Volksverschlüsselung: Einfache Ende-zu-Ende-Verschlüsselung gegen E-Mail-Spionage

    Volksverschlüsselung: Einfache Ende-zu-Ende-Verschlüsselung gegen E-Mail-Spionage

E-Mails einfach sicher verschlüsseln. (Bild: Fraunhofer SIT)

Auf der CeBIT 2015 hat das Fraunhofer-Institut SIT eine Software vorgestellt, die es wirklich jedem ermöglichen soll, seine E-Mails Ende zu Ende zu verschlüsseln. Der plakative Name: Volksverschlüsselung.

Volksverschlüsselung: Sichere E-Mail-Kommunikation

Über die Bezeichnung „Volksverschlüsselung“ lässt sich sicher streiten. Nicht aber darüber, dass es bisher vor allem technikversierten Nutzern vorbehalten war, sich eine sichere Ende-zu-Ende-Verschlüsselung für ihre E-Mail-Kommunikation einzurichten und sich damit vor Ausspähung zu schützen. Dank Ende-zu-Ende-Verschlüsselung können nur Sender und Empfänger Nachrichten im Klartext lesen.

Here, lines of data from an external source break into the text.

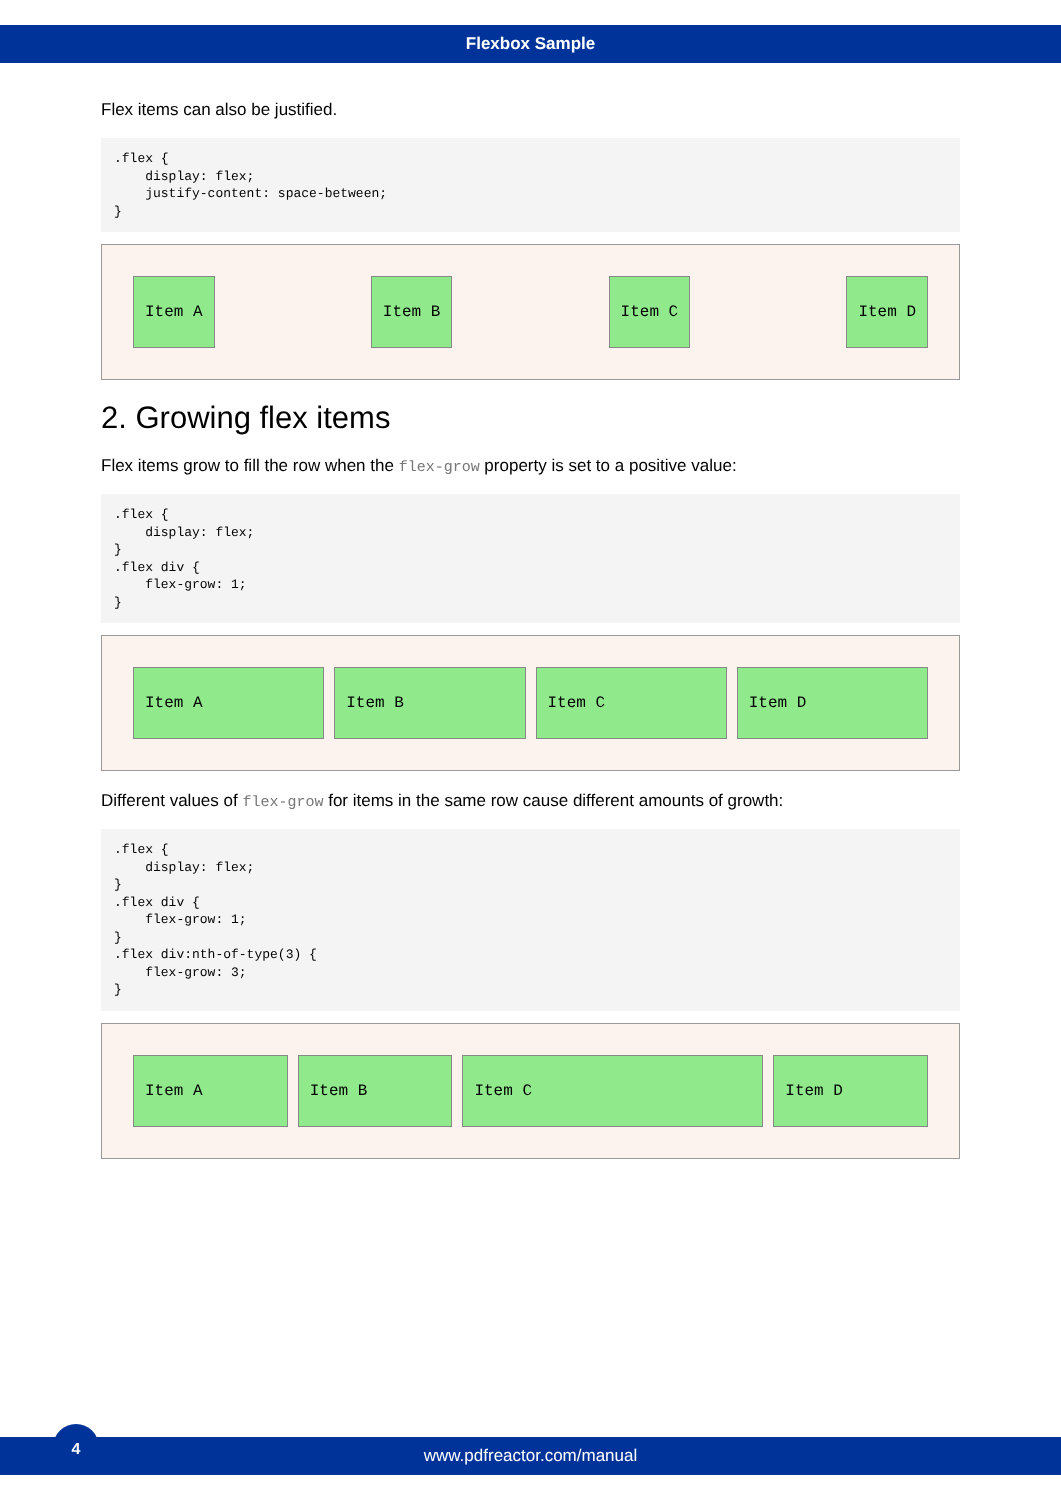Flexbox Sample
Flex items can also be justified.
.flex {
    display: flex;
    justify-content: space-between;
}
Item A Item B Item C Item D
2. Growing flex items
Flex items grow to fill the row when the flex-grow property is set to a positive value:
.flex {
    display: flex;
}
.flex div {
    flex-grow: 1;
}
Item A Item B Item C Item D
Different values of flex-grow for items in the same row cause different amounts of growth:
.flex {
    display: flex;
}
.flex div {
    flex-grow: 1;
}
.flex div:nth-of-type(3) {
    flex-grow: 3;
}
Item A Item B Item C Item D
www.pdfreactor.com/manual
4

Volksverschlüsselung soll auch Laien sichere E-Mail-Kommunikation ermöglichen. (Bild: Fraunhofer SIT)
Volksverschlüsselung soll auch Laien sichere E-Mail-Kommunikation ermöglichen. (Bild: Fraunhofer SIT)

Ein Forscherteam des Fraunhofer-Instituts für sichere Informationstechnologie (SIT) will das jetzt auch Laien möglich machen. Die Lösung, eine Software plus nötiger Infrastruktur, setzt von vornherein auf Benutzerfreundlichkeit. So sollen etwa die kryptografischen Schlüssel auf dem eigenen Computer automatisch an den richtigen Stellen installiert werden. Die E-Mail-Anwendungen und Browser werden ebenfalls von der Software konfiguriert.

cebit-banner

Hochsicherheitsserver unterstützt Volksverschlüsselung

Die Software erzeugt die Schlüssel, die für eine sichere Ende-zu-Ende-Verschlüsselung notwendig sind, und registriert die öffentlichen Schlüssel bei der zentralen Infrastruktur, während die privaten Schlüssel auf dem Computer des Nutzers bleiben. Das Verfahren läuft über einen Hochsicherheitsserver am Fraunhofer-Institut.

Vorerst werden Outlook und Thunderbird sowie die Browser Internet Explorer, Chrome und Firefox unterstützt. Später sollen auch Linux- und Mac-Computer sowie Mobilgeräte mit iOS- und Android-Betriebssystem genutzt werden können. Zuerst soll Mitte des Jahres die Version für Windows erscheinen.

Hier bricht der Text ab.